Scientific computing

(for the rest of us)

Downloading files

In this module, we will see how Julia allows downloading files from the internet, and how we can decide where to store them. This is a common task when getting external data, and will be the basis of a number of advanced training modules in the final section of this material.

The Downloads package is part of the standard library, and is one of the simplest package we can think of: it only exports a single function, called download, whose purpose is to download things. Would that programming were always that easy.

import Downloads

By default, download will store the download in a temporary file, which as we saw before, will be stored in tempdir(). To illustrate, we can download the “seeds” dataset (we will use it in a later advanced example):

seeds_url = "https://archive.ics.uci.edu/ml/machine-learning-databases/00236/seeds_dataset.txt"
raw_seeds_file = Downloads.download(seeds_url)
"/tmp/jl_K5mpo9Yzof"
In versions of Julia before 1.6, the Base package also exported a download function, but it is slowly being phased out. The version provided by Downloads has a lot more flexibility, and should be used.

Note that calling download has returned a path to a temporary file. We can also specify where things should be stored, using a second argument to download:

raw_seeds_file = Downloads.download(seeds_url, "seeds.txt")
"seeds.txt"

We can check that the file exists:

isfile(raw_seeds_file)
true

One advantage of the download function is that it can be tweaked to display a progress indicator, using a callback function.

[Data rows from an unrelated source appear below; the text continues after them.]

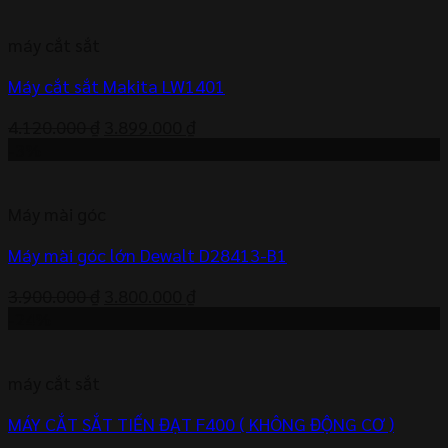
là:
tại
2.750.000 ₫.
là:
máy cắt sắt
2.620.000 ₫.
Máy cắt sắt Makita LW1401
Giá
Giá
4.120.000
₫
3.899.000
₫
gốc
hiện
-3%
là:
tại
4.120.000 ₫.
là:
Máy mài góc
3.899.000 ₫.
Máy mài góc lớn Dewalt D28413-B1
Giá
Giá
3.900.000
₫
3.800.000
₫
gốc
hiện
-24%
là:
tại
3.900.000 ₫.
là:
máy cắt sắt
3.800.000 ₫.
MÁY CẮT SẮT TIẾN ĐẠT F400 ( KHÔNG ĐỘNG CƠ )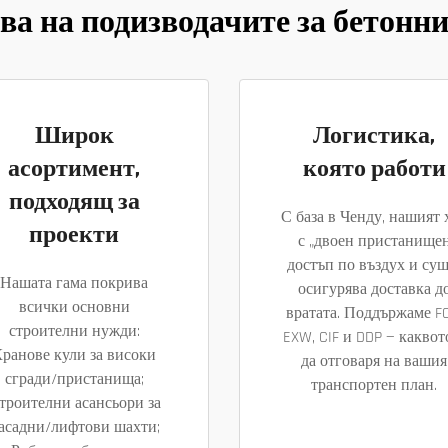
а на подизводачите за бетонн
Широк
Логистика,
асортимент,
която работи
подходящ за
С база в Ченду, нашият 
проекти
с „двоен пристанище
достъп по въздух и суш
Нашата гама покрива
осигурява доставка д
всички основни
вратата. Поддържаме FO
строителни нужди:
EXW, CIF и DDP — каквот
ранове кули за високи
да отговаря на вашия
сгради/пристанища;
транспортен план.
троителни асансьори за
асадни/лифтови шахти;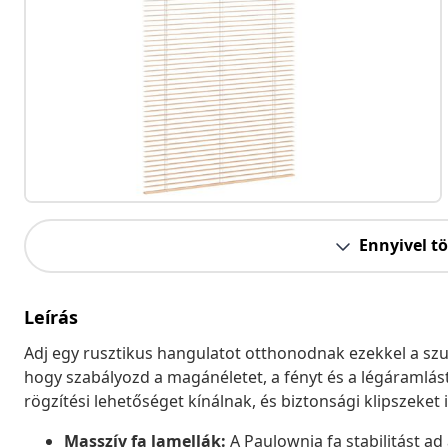
Ennyivel t
Leírás
Adj egy rusztikus hangulatot otthonodnak ezekkel a szupe
hogy szabályozd a magánéletet, a fényt és a légáramlást
rögzítési lehetőséget kínálnak, és biztonsági klipszeket 
Masszív fa lamellák:
A Paulownia fa stabilitást ad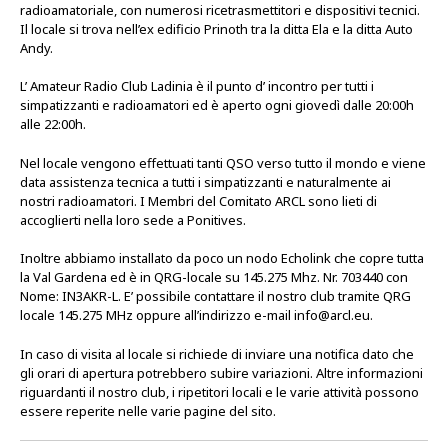
radioamatoriale, con numerosi ricetrasmettitori e dispositivi tecnici.
Il locale si trova nell’ex edificio Prinoth tra la ditta Ela e la ditta Auto
Andy.
L’ Amateur Radio Club Ladinia è il punto d’ incontro per tutti i
simpatizzanti e radioamatori ed è aperto ogni giovedì dalle 20:00h
alle 22:00h.
Nel locale vengono effettuati tanti QSO verso tutto il mondo e viene
data assistenza tecnica a tutti i simpatizzanti e naturalmente ai
nostri radioamatori. I Membri del Comitato ARCL sono lieti di
accoglierti nella loro sede a Ponitives.
Inoltre abbiamo installato da poco un nodo Echolink che copre tutta
la Val Gardena ed è in QRG-locale su 145.275 Mhz. Nr. 703440 con
Nome: IN3AKR-L. E’ possibile contattare il nostro club tramite QRG
locale 145.275 MHz oppure all’indirizzo e-mail info@arcl.eu.
In caso di visita al locale si richiede di inviare una notifica dato che
gli orari di apertura potrebbero subire variazioni. Altre informazioni
riguardanti il nostro club, i ripetitori locali e le varie attività possono
essere reperite nelle varie pagine del sito.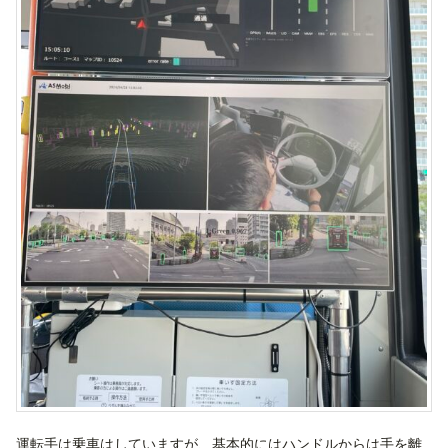
運転手は乗車はしていますが、基本的にはハンドルからは手を離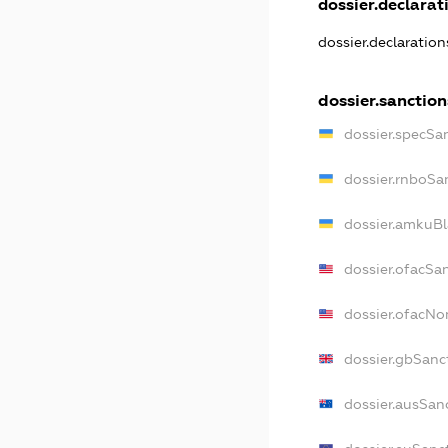
dossier.declarati
dossier.declaratio
dossier.sanction
dossier.specSa
dossier.rnboSa
dossier.amkuBl
dossier.ofacSa
dossier.ofacN
dossier.gbSanc
dossier.ausSan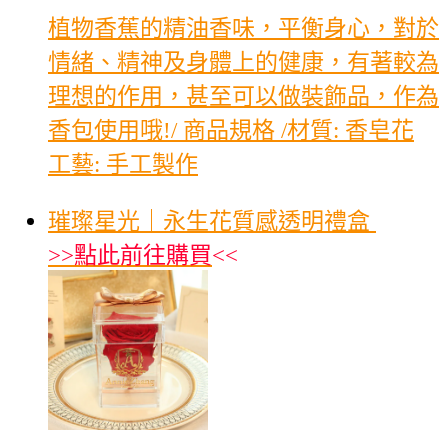
植物香蕉的精油香味，平衡身心，對於
情緒、精神及身體上的健康，有著較為
理想的作用，甚至可以做裝飾品，作為
香包使用哦!/ 商品規格 /材質: 香皂花
工藝: 手工製作
璀璨星光｜永生花質感透明禮盒
>>
點此前往購買
<<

A Callback function is any function that is executed on the side of the important process, in order to update the user on the progress, or to check that the conditions of executions are still met.

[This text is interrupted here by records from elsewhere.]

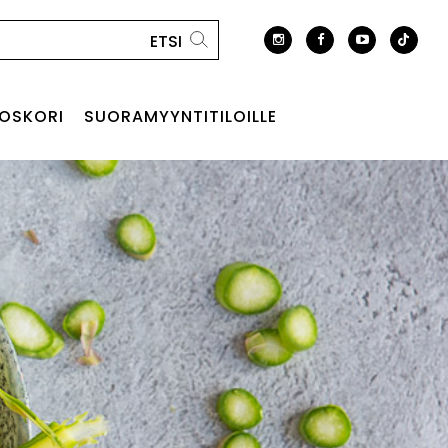
OSKORI
SUORAMYYNTITILOILLE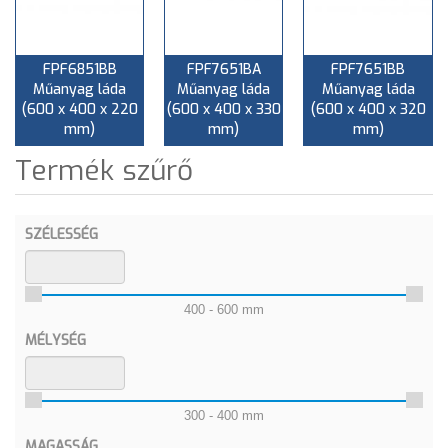
FPF6851BB
FPF7651BA
FPF7651BB
Műanyag láda
Műanyag láda
Műanyag láda
(600 x 400 x 220
(600 x 400 x 330
(600 x 400 x 320
mm)
mm)
mm)
Termék szűrő
SZÉLESSÉG
400 - 600 mm
MÉLYSÉG
300 - 400 mm
MAGASSÁG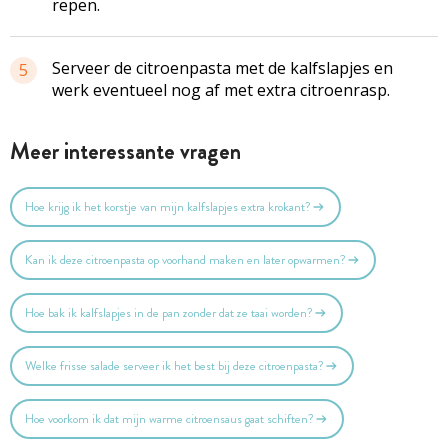
repen.
Serveer de
citroenpasta
met de kalfslapjes en
5
werk eventueel nog af met extra citroenrasp.
Meer interessante vragen
Hoe krijg ik het korstje van mijn kalfslapjes extra krokant?
Kan ik deze citroenpasta op voorhand maken en later opwarmen?
Hoe bak ik kalfslapjes in de pan zonder dat ze taai worden?
Welke frisse salade serveer ik het best bij deze citroenpasta?
Hoe voorkom ik dat mijn warme citroensaus gaat schiften?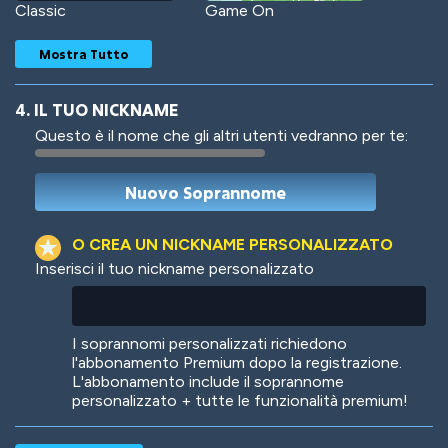
Classic
Game On
Mostra Tutto
4. IL TUO NICKNAME
Questo è il nome che gli altri utenti vedranno per te:
Woof
Jungle Cats
O CREA UN NICKNAME PERSONALIZZATO
Inserisci il tuo nickname personalizzato
Colorful
Pow! Bang!
I soprannomi personalizzati richiedono
l'abbonamento Premium dopo la registrazione.
L'abbonamento include il soprannome
personalizzato + tutte le funzionalità premium!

The progress callback we will use here is simply displaying the (rounded) percentage of the file that has been downloaded. Because the file is very small, it will jump to 100% almost immediately, but this would be more informative with longer downloads, and a package like ProgressMeter to display an actual progressbar.

function progress_callback(total::Integer, now::Integer)
    if total > 0
        @info "Progress: $(rpad(Int(round(now/total * 100; digits=0)), 4))%"
    end
end
progress_callback (generic function with 1 method)

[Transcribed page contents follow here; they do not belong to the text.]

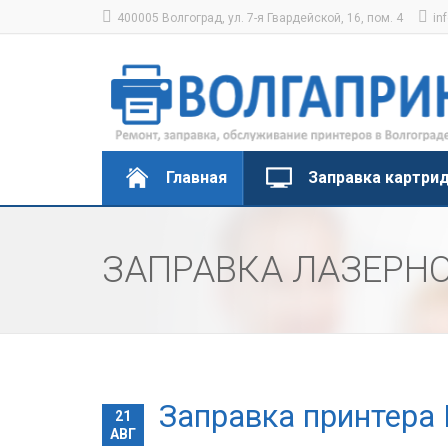
400005 Волгоград, ул. 7-я Гвардейской, 16, пом. 4
in
Главная
Заправка картри
ЗАПРАВКА ЛАЗЕРНО
Заправка принтера 
21
АВГ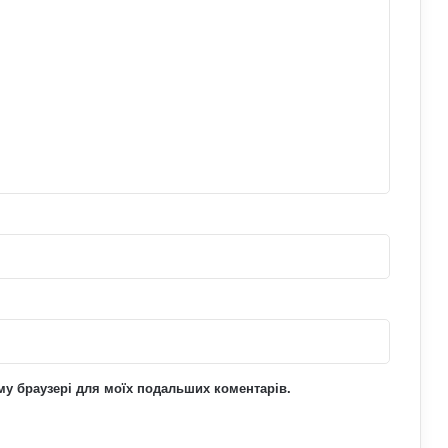
«магічність» і символізм
Які карти Таро випадають дуже рідко:
тарологи про їх значення і символізм
Що означає число 00:01 на
годиннику: експертна думка
езотериків
ьому браузері для моїх подальших коментарів.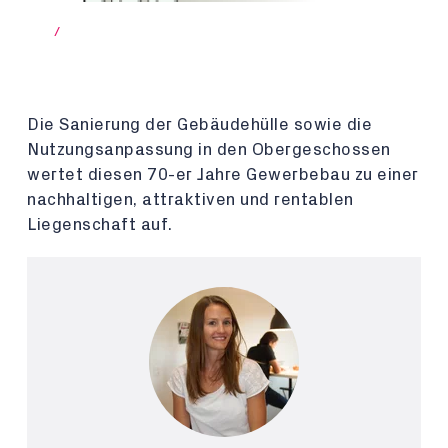
/
Die Sanierung der Gebäudehülle sowie die
Nutzungsanpassung in den Obergeschossen
wertet diesen 70-er Jahre Gewerbebau zu einer
nachhaltigen, attraktiven und rentablen
Liegenschaft auf.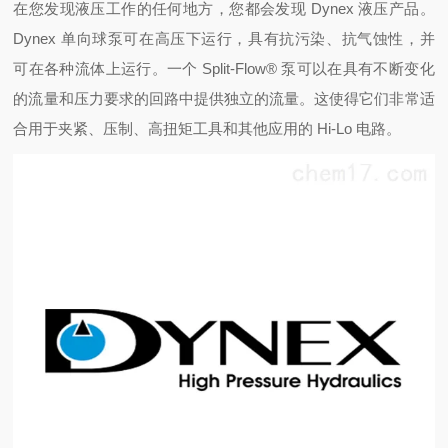
在您发现液压工作的任何地方，您都会发现 Dynex 液压产品。
Dynex 单向球泵可在高压下运行，具有抗污染、抗气蚀性，并
可在各种流体上运行。一个 Split-Flow® 泵可以在具有不断变化
的流量和压力要求的回路中提供独立的流量。这使得它们非常适
合用于夹紧、压制、高扭矩工具和其他应用的 Hi-Lo 电路。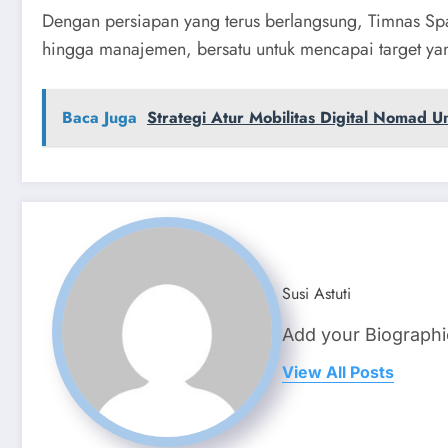
Dengan persiapan yang terus berlangsung, Timnas Sp
hingga manajemen, bersatu untuk mencapai target yang 
Baca Juga
Strategi Atur Mobilitas Digital Nomad U
Susi Astuti
Add your Biographi
View All Posts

We can now add this callback to our download function:

raw_seeds_file = Downloads.download(seeds_url; progress = progress_callback)
"/tmp/jl_shavCXAb4j"

The download function has a few additional options we can use, like setting a timeout for long downloads, or using a different downloader like curl or wget. In most cases, these options are not required, and getting a single file from a remote location is very straightforward.